[Records provided Boundary: Start]

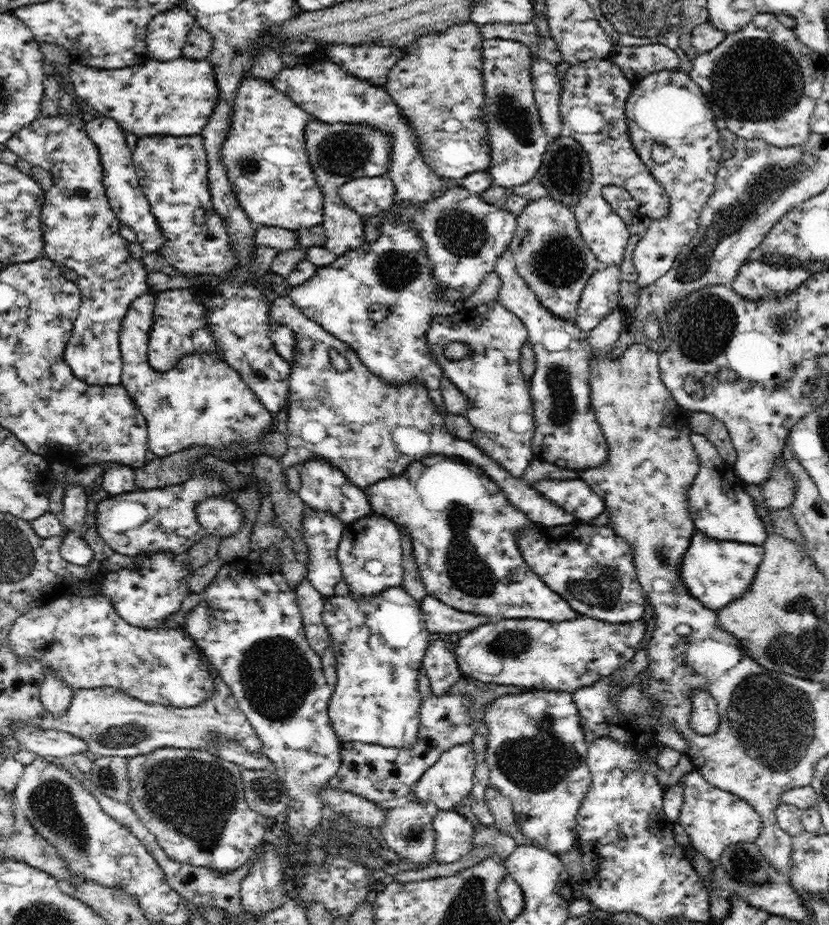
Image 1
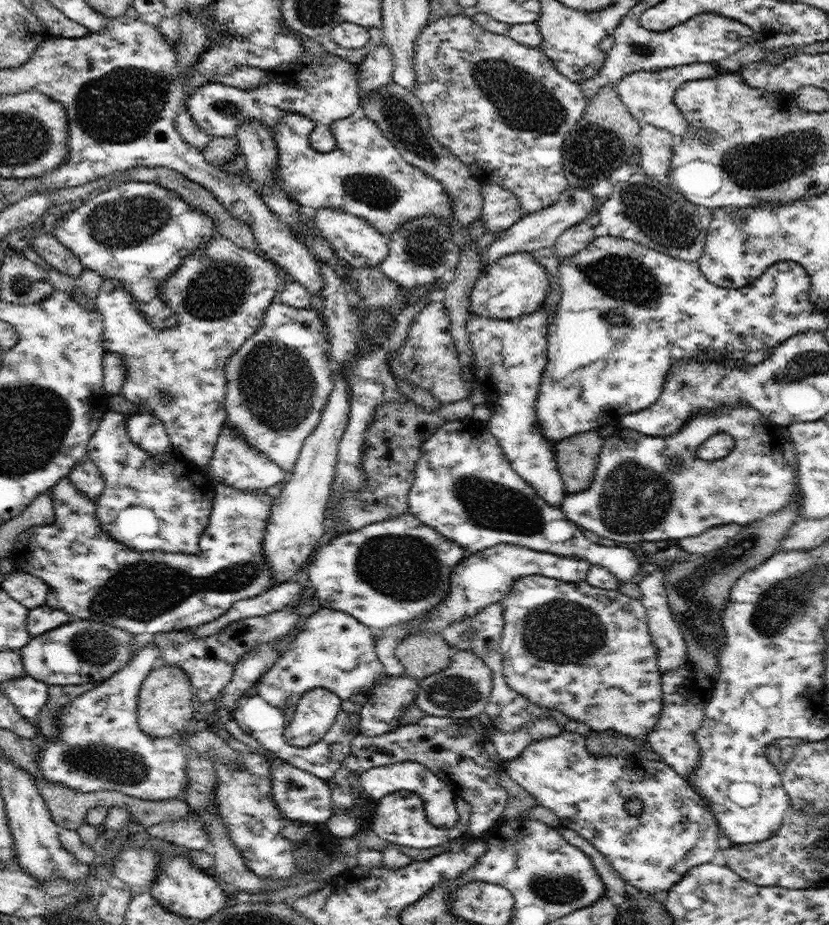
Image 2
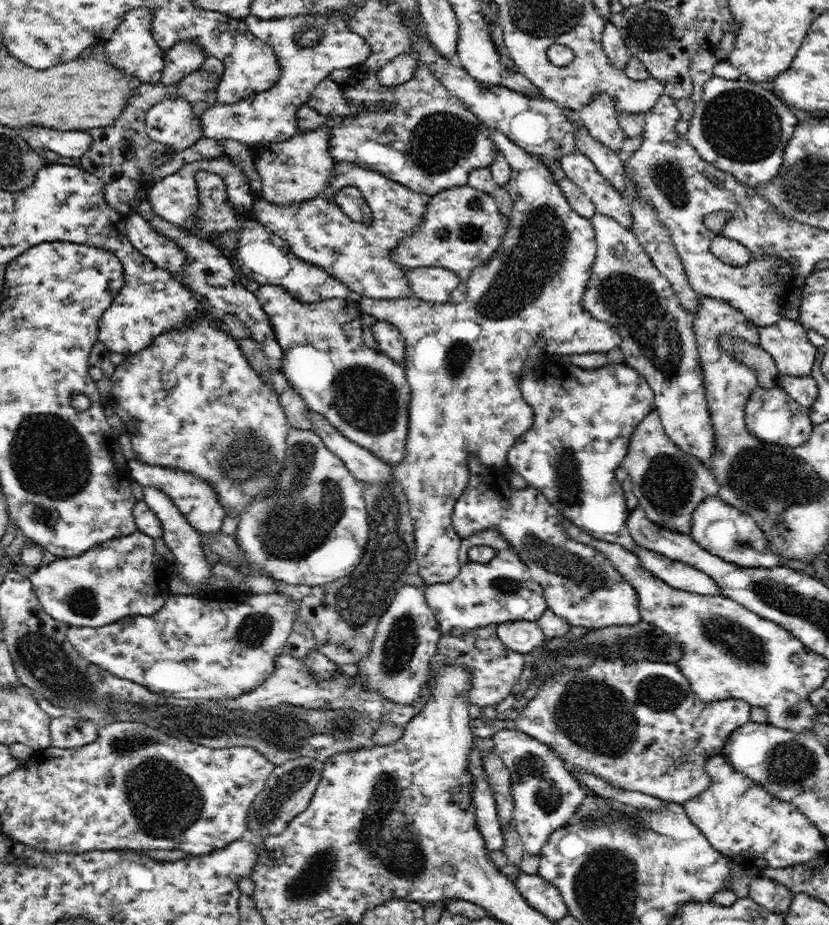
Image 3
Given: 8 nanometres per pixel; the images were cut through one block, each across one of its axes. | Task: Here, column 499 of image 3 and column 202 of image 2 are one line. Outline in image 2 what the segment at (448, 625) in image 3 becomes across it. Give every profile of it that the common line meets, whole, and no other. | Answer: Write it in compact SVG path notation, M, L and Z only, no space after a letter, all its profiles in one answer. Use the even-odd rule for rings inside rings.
M68 477L60 479L54 488L51 489L52 502L55 507L55 518L52 524L36 528L24 530L20 535L16 536L14 541L14 548L9 554L9 560L13 564L15 571L24 572L37 578L38 581L44 582L48 585L48 596L46 605L52 608L60 609L72 617L72 620L92 620L110 626L116 626L132 633L134 636L151 637L156 633L181 631L184 629L197 628L202 624L212 622L212 620L219 619L224 613L230 610L230 607L239 600L247 598L254 598L261 595L264 591L272 588L276 584L276 580L272 580L272 573L267 564L266 556L264 556L264 533L266 533L266 523L272 511L272 503L274 498L267 493L267 491L244 491L224 483L215 485L213 506L210 513L210 521L204 534L202 536L202 543L198 554L189 555L181 552L168 551L136 551L132 547L124 543L116 542L112 535L108 535L102 527L100 527L100 519L96 515L96 502L92 501L88 495L84 495Z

[Records provided Boundary: End]

--- What is required ---
What is needed is a verbatim copy of the entries, leaving out any pictures.

--- Answer for the task ---
Image 1
Image 2
Image 3
Given: 8 nanometres per pixel; the images were cut through one block, each across one of its axes. | Task: Here, column 499 of image 3 and column 202 of image 2 are one line. Outline in image 2 what the segment at (448, 625) in image 3 becomes across it. Give every profile of it that the common line meets, whole, and no other. | Answer: Write it in compact SVG path notation, M, L and Z only, no space after a letter, all its profiles in one answer. Use the even-odd rule for rings inside rings.
M68 477L60 479L54 488L51 489L52 502L55 507L55 518L52 524L36 528L24 530L20 535L16 536L14 541L14 548L9 554L9 560L13 564L15 571L24 572L37 578L38 581L44 582L48 585L48 596L46 605L52 608L60 609L72 617L72 620L92 620L110 626L116 626L132 633L134 636L151 637L156 633L181 631L184 629L197 628L202 624L212 622L212 620L219 619L224 613L230 610L230 607L239 600L247 598L254 598L261 595L264 591L272 588L276 584L276 580L272 580L272 573L267 564L266 556L264 556L264 533L266 533L266 523L272 511L272 503L274 498L267 493L267 491L244 491L224 483L215 485L213 506L210 513L210 521L204 534L202 536L202 543L198 554L189 555L181 552L168 551L136 551L132 547L124 543L116 542L112 535L108 535L102 527L100 527L100 519L96 515L96 502L92 501L88 495L84 495Z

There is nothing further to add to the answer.